Gershwin, a Distorted Humor colt out of G1 winner and producer Music Note, by A.P. Indy, is trained by Michael Stidham, who also trains Mystic Guide (by Ghostzapper) for Godolphin. He ran the mile on a sloppy track in 1:39.24 and paid $6.80 to win.

The quality in Gershwin’s female family goes well beyond Music Note, whose second dam is the Harbor View Farm filly It’s In the Air, co-champion 2-year-old filly in 1978 and winner of four G1 races the following year.

The victory was the second in five lifetime starts – all in 2021 – for Gershwin, who left the maiden ranks sprinting 5 1/2 furlongs ver a muddy track in his second start on Feb. 6 at Fair Grounds. He finished a well-beaten third next out on a good track at Oaklawn on March 25, then lost by a neck on a sloppy track at Churchill going a one-turn mile.
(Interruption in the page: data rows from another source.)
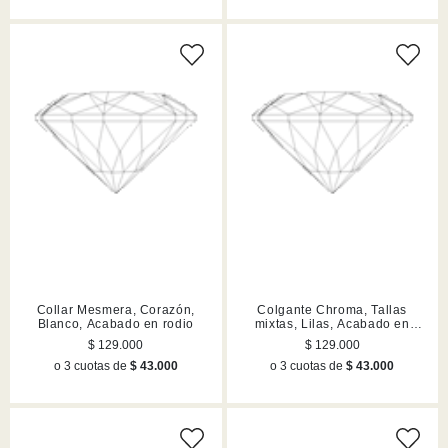
Collar Mesmera, Corazón,
Colgante Chroma, Tallas
Blanco, Acabado en rodio
mixtas, Lilas, Acabado en
rodio
$ 129.000
$ 129.000
o 3 cuotas de
$ 43.000
o 3 cuotas de
$ 43.000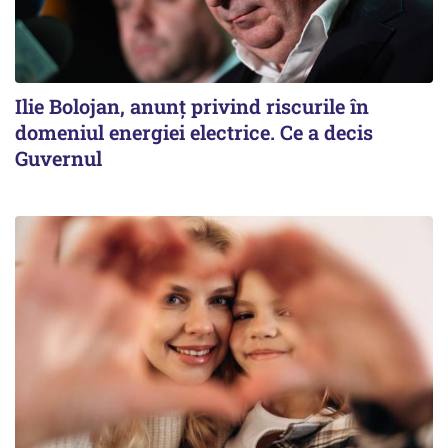
Ilie Bolojan, anunț privind riscurile în
domeniul energiei electrice. Ce a decis
Guvernul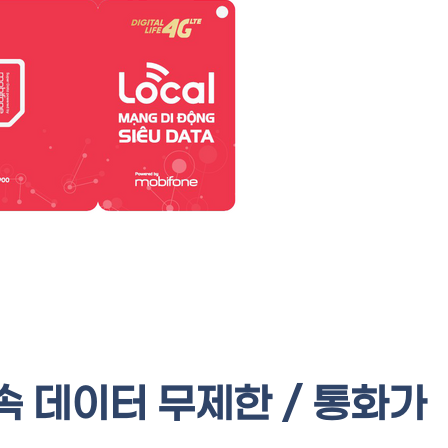
 데이터 무제한 / 통화가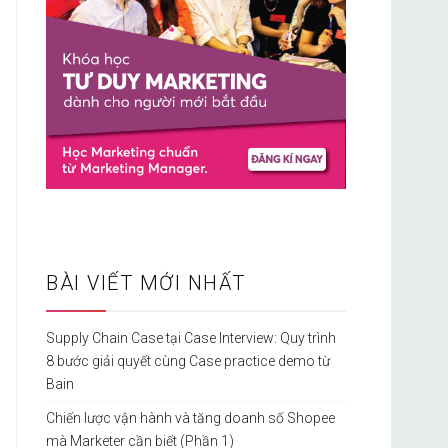
BÀI VIẾT MỚI NHẤT
Supply Chain Case tại Case Interview: Quy trình
8 bước giải quyết cùng Case practice demo từ
Bain
Chiến lược vận hành và tăng doanh số Shopee
mà Marketer cần biết (Phần 1)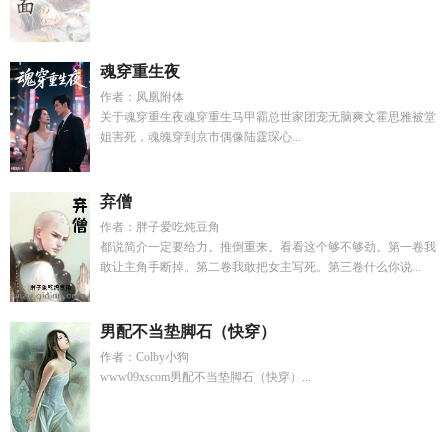
魂穿重生夜
作者：凤凰附体
关于魂穿重生夜魂穿重生马甲霸总世家团宠无脑爽文霍思雅被堂
姐害死，魂魄穿到京市偶像陆霆琛心...
弃僧
作者：胖子爱吃炖豆角
都说简介一定要给力。推倒重来。看看这个够不够劲。第一卷我
敢让主角手断掉。第二卷我敢把女主写死。第三卷什么你说...
男配不当垫脚石（快穿）
作者：Colby小狗
www09xscom男配不当垫脚石（快穿）...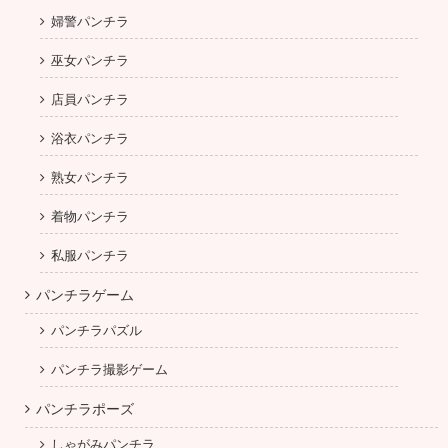
婦警パンチラ
巫女パンチラ
店員パンチラ
浴衣パンチラ
熟女パンチラ
着物パンチラ
私服パンチラ
パンチラゲーム
パンチラパズル
パンチラ撮影ゲーム
パンチラポーズ
しゃがみパンチラ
The Penn Mile was the first stakes attempt.for Gershwin, who trained up to the race at Fair Hill training center in Maryland.

Gershwin broke well from the rail post but Bravo allowed The King Cheek and Sibelius to gain the advantage in the early going. He kept Gershwin well off the rail throughout and swung even wider into the stretch to make his winning move.